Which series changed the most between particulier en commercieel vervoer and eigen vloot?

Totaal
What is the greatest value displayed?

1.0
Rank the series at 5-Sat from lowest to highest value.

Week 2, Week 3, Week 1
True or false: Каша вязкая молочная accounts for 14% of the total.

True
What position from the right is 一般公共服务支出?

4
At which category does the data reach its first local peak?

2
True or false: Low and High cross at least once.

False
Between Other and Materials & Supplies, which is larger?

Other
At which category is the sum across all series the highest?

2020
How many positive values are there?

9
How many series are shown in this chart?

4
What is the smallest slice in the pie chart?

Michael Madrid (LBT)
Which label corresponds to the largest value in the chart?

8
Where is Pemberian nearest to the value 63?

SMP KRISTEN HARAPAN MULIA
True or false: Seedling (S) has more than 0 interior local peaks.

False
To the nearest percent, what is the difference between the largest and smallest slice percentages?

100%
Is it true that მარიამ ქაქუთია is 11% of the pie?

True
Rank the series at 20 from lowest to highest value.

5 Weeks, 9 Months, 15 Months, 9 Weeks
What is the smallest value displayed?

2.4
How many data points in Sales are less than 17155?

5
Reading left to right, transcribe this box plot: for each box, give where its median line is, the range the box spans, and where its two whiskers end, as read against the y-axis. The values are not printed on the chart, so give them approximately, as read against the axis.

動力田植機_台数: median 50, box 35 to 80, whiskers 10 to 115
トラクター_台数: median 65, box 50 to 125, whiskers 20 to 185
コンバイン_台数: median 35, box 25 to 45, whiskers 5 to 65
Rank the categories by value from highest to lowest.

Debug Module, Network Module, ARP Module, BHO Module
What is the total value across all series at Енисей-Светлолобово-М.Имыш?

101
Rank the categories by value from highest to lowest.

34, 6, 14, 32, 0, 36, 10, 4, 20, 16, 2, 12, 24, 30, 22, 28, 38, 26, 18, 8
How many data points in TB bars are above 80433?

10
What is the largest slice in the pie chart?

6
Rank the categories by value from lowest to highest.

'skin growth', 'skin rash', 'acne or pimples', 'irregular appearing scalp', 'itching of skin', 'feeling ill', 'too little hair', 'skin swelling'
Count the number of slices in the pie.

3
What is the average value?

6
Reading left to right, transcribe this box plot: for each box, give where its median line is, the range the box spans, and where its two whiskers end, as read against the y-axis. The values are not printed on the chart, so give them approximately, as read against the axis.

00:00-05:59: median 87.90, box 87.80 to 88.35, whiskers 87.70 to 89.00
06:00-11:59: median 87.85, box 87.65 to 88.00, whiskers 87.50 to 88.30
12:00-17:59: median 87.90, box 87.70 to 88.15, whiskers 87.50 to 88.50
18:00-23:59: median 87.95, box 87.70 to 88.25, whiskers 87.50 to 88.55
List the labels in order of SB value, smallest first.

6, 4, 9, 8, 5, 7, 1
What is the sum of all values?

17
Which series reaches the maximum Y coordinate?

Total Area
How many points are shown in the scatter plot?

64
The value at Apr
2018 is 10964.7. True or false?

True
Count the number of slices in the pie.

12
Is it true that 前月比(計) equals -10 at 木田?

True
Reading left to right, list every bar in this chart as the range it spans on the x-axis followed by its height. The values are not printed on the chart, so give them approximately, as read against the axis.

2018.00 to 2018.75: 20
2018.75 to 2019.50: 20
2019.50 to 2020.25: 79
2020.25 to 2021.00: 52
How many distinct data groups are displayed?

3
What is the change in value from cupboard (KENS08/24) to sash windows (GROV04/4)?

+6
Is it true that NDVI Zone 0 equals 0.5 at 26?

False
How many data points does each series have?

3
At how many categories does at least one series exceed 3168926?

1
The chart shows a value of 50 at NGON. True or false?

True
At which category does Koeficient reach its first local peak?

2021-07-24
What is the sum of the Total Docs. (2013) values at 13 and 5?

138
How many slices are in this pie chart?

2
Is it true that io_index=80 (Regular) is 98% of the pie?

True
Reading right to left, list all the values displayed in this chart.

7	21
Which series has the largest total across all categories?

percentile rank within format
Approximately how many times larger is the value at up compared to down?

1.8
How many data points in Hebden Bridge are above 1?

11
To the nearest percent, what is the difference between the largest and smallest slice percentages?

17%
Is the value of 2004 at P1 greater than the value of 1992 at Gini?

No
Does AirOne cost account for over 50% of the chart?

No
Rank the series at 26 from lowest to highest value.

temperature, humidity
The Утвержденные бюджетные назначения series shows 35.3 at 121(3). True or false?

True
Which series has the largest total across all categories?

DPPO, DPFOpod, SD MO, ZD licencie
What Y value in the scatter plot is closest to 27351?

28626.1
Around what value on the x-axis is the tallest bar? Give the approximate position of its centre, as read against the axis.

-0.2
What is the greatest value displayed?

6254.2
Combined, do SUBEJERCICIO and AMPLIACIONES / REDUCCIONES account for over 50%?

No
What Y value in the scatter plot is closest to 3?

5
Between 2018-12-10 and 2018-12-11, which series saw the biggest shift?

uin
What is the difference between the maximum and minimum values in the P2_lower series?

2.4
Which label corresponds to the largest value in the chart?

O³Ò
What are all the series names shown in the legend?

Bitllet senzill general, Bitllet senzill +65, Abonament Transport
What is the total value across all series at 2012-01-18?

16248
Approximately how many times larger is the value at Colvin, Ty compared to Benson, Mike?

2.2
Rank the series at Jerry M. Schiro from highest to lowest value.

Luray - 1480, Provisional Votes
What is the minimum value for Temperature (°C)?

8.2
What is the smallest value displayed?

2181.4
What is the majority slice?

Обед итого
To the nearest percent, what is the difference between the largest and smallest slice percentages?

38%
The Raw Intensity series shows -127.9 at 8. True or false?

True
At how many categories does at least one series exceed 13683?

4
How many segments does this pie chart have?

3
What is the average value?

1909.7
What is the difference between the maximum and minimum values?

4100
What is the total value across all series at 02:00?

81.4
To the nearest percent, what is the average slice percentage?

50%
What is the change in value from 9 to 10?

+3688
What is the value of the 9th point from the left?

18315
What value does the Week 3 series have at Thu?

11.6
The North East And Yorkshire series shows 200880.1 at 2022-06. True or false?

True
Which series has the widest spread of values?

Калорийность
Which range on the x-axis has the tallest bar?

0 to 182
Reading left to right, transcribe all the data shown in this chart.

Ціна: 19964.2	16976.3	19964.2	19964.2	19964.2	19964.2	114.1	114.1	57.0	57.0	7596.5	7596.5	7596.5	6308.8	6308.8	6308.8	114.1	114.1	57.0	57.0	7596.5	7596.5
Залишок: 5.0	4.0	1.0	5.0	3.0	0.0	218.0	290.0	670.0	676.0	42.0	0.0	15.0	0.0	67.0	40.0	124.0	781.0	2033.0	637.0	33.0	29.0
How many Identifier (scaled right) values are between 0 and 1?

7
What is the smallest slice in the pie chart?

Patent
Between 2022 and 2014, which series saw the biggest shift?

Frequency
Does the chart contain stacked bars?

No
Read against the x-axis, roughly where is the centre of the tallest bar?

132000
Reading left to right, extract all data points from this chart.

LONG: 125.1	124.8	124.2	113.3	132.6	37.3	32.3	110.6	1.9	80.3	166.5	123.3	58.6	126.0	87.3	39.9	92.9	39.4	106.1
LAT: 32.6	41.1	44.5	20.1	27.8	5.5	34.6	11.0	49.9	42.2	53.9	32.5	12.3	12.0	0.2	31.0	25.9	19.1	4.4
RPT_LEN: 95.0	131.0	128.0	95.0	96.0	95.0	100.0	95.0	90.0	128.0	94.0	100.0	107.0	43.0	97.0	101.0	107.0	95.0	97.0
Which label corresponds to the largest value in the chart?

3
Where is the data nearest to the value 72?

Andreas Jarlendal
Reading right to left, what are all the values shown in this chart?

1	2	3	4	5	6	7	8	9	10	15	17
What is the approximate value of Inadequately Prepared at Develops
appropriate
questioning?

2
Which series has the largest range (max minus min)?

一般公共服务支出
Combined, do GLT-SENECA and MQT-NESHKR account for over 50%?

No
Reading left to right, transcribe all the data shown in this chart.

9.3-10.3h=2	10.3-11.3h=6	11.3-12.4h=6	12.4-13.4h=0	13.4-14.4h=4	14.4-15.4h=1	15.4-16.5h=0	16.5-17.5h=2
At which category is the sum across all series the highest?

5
:::::
-- ABOUT THIS EXERCISE --
Pull out every line of the records above that contains the string "shown", treating uppercase and lowercase as different.

-- EXERCISE OUTPUT --
How many series are shown in this chart?
How many points are shown in the scatter plot?
What are all the series names shown in the legend?
Reading left to right, transcribe all the data shown in this chart.
Reading right to left, what are all the values shown in this chart?
Reading left to right, transcribe all the data shown in this chart.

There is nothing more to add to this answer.